Das erlaubt den Berufseinsteigern eine andere Sicht auf das reformierte Klassenzimmer. Die junge Primarlehrerin Sarah Feuz sagt: «Wir Lehrer, die frisch von der Ausbildung kommen, erleben die Reform ganz anders als unsere alteingesessenen Kollegen – im Gegensatz zu ihnen müssen wir nicht mit jahrelangen Unterrichtstraditionen brechen.»
Trotzdem sei es beim Berufseinstieg spürbar, dass es «eine spezielle Zeit sei», um mit dem Unterrichten zu beginnen. Feuz hatte bereits während des Studiums sowie nach dem Abschluss mehrere Teilzeitstellen als Lehrerin inne. Sie sagt: «Die Stimmung in den Teams ist oft ziemlich angespannt, weil keiner so genau weiss, wie es weitergeht.»
«Alle Kinder in allen Lernbereichen gleichzeitig individuell zu fördern, ist kaum möglich.»
Sie selbst habe sich auch in ihrer Bachelorarbeit mit der Schulharmonisierung befasst und sich dadurch viele kritische Gedanken zu dieser Reform gemacht: «Ich schätze die Freiheiten, die mit Harmos einhergehen, zum Beispiel die Möglichkeiten zur Projektarbeit.» Eine Schattenseite der Reform findet Feuz, dass die im Rahmen von Harmos formulierten hohen Ansprüche zur individuellen Betreuung der Kinder in der Praxis schwer umsetzbar seien.

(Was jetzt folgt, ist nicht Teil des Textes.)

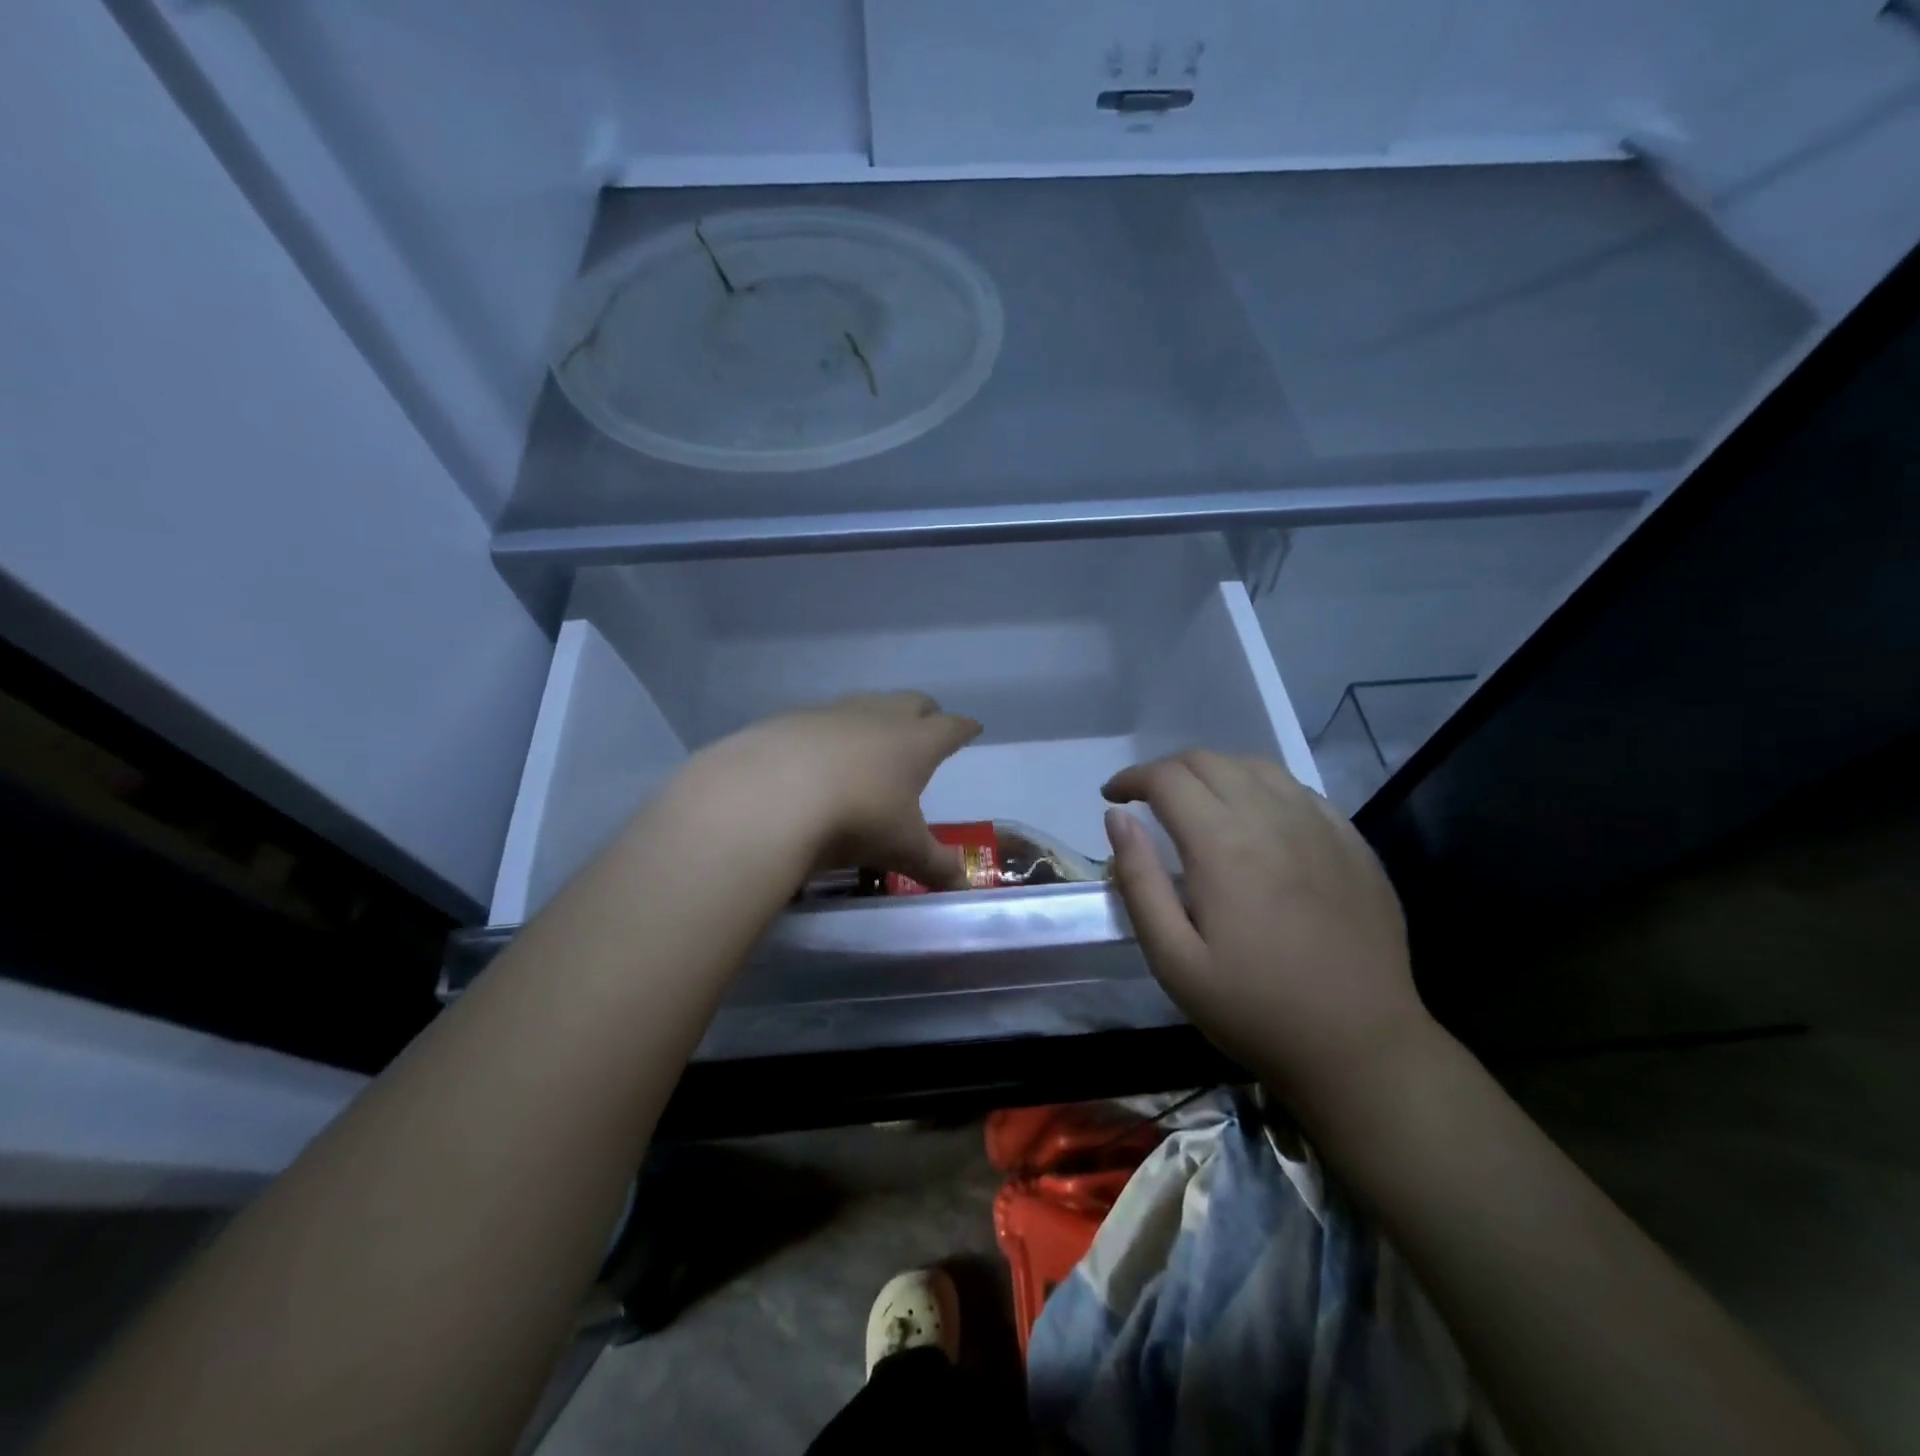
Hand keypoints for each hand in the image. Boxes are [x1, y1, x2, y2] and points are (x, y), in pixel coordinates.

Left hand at [684, 691, 982, 890]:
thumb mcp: (901, 849)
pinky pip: (820, 719)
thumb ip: (934, 866)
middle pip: (912, 702)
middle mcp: (878, 716)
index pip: (950, 727)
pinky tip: (816, 756)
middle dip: (925, 713)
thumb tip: (963, 886)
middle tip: (928, 726)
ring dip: (875, 717)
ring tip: (873, 740)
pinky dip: (828, 733)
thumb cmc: (855, 819)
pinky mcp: (790, 719)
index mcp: (915, 743)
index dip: (963, 728)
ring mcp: (832, 713)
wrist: (770, 796)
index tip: (971, 728)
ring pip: (865, 704)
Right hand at [1101, 750, 1429, 1110]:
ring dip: (1214, 772)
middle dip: (1167, 770)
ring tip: (1196, 802)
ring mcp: (1320, 826)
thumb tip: (1117, 819)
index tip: (1113, 796)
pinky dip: (1261, 787)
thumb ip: (1139, 882)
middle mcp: (1272, 818)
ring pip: (1256, 766)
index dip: (1132, 778)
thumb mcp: (1174, 960)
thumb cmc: (1254, 1009)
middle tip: (1147, 801)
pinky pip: (1298, 789)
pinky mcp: (1351, 842)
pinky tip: (1256, 818)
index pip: (1167, 778)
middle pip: (1209, 761)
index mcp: (1223, 844)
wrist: (1361, 1046)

«Alle Kinder in allen Lernbereichen gleichzeitig individuell zu fördern, ist kaum möglich», sagt Feuz. Handkehrum gebe es aber auch in schwierigen Situationen mehr Sicherheit, da viel Teamarbeit stattfinde und durch die Integrative Schule oft eine weitere Lehrperson, etwa ein Heilpädagoge, in die Klasse eingebunden sei.
«Gerade in Schulhäusern mit Integrationsklassen ist man teilweise mit sehr schwierigen Kindern und Schicksalen konfrontiert», sagt Feuz. Da komme schon das Gefühl auf, dass die Anforderungen an die Lehrperson riesig sei und die eigenen Fähigkeiten kaum ausreichen würden – allein schon durch die grosse Vielfalt der Kinder.

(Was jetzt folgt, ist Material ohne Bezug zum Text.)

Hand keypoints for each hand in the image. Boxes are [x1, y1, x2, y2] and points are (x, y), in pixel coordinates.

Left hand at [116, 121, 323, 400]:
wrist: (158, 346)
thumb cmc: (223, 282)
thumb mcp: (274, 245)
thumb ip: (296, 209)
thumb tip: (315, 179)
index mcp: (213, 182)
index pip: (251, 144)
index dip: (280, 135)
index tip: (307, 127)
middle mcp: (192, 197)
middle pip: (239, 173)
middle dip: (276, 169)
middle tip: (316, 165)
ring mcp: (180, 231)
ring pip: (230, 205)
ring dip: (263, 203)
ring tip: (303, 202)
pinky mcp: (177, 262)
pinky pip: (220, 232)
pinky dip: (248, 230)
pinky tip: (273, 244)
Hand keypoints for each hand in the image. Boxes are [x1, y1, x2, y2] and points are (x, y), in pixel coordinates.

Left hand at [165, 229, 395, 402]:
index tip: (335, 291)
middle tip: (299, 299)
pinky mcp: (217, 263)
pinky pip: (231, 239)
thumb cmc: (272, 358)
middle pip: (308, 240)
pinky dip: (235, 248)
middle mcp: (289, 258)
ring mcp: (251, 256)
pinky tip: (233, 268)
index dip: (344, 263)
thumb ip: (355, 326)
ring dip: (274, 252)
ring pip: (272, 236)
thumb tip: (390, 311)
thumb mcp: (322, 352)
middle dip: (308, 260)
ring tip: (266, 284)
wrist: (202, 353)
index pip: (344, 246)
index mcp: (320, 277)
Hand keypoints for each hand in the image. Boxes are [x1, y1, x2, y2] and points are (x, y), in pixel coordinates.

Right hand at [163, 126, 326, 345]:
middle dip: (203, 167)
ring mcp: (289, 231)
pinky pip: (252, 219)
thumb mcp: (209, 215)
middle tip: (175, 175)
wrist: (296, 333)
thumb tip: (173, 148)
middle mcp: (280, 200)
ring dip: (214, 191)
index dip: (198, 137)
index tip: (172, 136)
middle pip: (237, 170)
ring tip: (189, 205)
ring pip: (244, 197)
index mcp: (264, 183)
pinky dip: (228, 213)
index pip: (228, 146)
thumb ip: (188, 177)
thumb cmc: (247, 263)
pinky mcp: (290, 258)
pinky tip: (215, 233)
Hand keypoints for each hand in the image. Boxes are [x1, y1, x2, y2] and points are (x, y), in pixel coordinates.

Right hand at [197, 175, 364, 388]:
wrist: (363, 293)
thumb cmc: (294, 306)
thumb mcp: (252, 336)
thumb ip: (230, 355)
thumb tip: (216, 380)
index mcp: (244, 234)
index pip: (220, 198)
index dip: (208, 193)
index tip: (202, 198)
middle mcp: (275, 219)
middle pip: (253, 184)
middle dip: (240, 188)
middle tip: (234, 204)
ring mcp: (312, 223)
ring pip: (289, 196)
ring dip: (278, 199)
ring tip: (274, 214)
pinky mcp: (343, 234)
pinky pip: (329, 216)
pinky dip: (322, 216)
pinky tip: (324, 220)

Junglehrer wissen, was sie erwartet
Völlig im kalten Wasser schwimmen die neuen Lehrerinnen und Lehrer aber nicht, das sagt auch Fachhochschul-Sprecher Irgl. Durch die zahlreichen Praktika während der Ausbildung wüssten die jungen Lehrer, was auf sie zukommt. «Und viele junge Leute suchen nicht nur ein einfaches Einkommen, sondern Herausforderungen.»
Auch Schulleiterin Christa Gillierón vom Basler Bläsi-Schulhaus stellt fest, dass die meisten Junglehrpersonen ziemlich genau wissen, was sie nach dem Studium erwartet. Dieses Jahr beginnen in ihrem Schulhaus zehn neue Lehrpersonen, das sind doppelt so viele wie im vergangenen Jahr.
Gillierón sagt: «Viele suchen sich auch bewusst eine Schule wie das Bläsi aus, die sich durch einen hohen Fremdsprachenanteil und eine sehr heterogene Klassenzusammensetzung auszeichnet.» Sie selbst kann dies gut verstehen, findet sie es doch spannend und herausfordernd, mit Menschen aus unterschiedlichen Kulturkreisen zu tun zu haben.
Sie erlebe die Hochschulabgänger, die in ihrem Schulhaus in den Beruf einsteigen, vor allem positiv: «Sie bereiten sich sehr seriös vor und sind gute Teamplayer.»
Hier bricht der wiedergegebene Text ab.